This CD is a treat for lovers of English music and English folk song in particular. A Cotswold Romance is a concert version by Maurice Jacobson of Vaughan Williams’ robust ballad-opera, Hugh the Drover, written in the era before World War One and later refashioned as a cantata in 1951 using the opera as its prime source. The open-hearted, full fresh air composer is in fine form here; the music is very attractive and performed in great style by the assembled forces. It is led by the late Richard Hickox, whose work in rescuing forgotten English music is his legacy.

This sweet rural fantasy is about a time when a young man could risk all to get the girl he loves and finally, after various tribulations, the happy couple sets off on the road to a new life, under the open sky. In today’s more cynical times, we can only look upon such idealistic foolishness with wry amusement and affection. As operas go (and the composer’s very fine Sir John in Love is similar) it inhabits a very different world to the more heady European styles, opting not for gripping drama but for more serene stories of village life with distinctive English charm.
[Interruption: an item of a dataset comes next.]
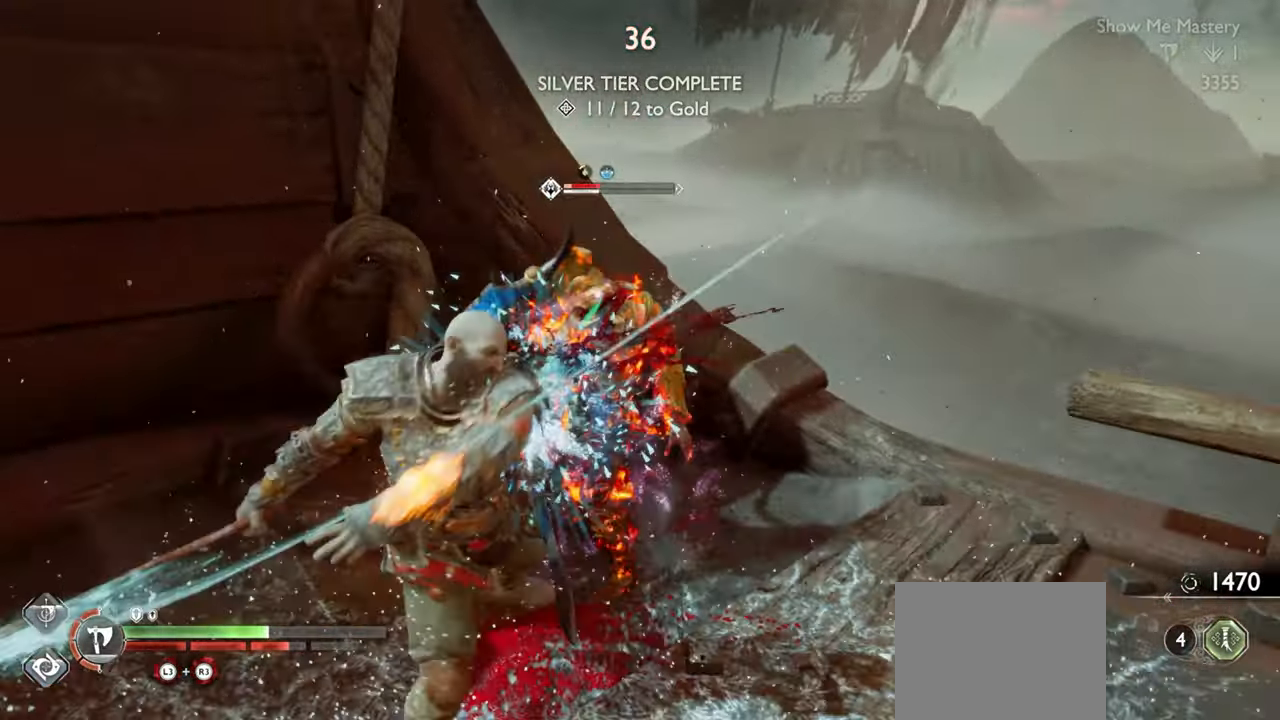
{"buttons": ["R1"], "left_stick": "down", "right_stick": "center", "events": [[50, "CROSS", "down"], [133, "R1", "down"], [183, "CROSS", "up"], [216, "R1", "up"], [300, "R1", "down"], [400, "R1", "up"], [500, "R1", "down"]]}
Around the same time of A Cotswold Romance, the composer was invited to write incidental music for several plays being performed at Stratford. After those successes he scored music for Maeterlinck’s play The Death of Tintagiles, a dark story of a boy’s struggle for survival within a gloomy castle. Mist and stillness surround this castle and the composer uses his full “Norfolk Broads” style to represent it. The play failed and the music was largely forgotten, until now.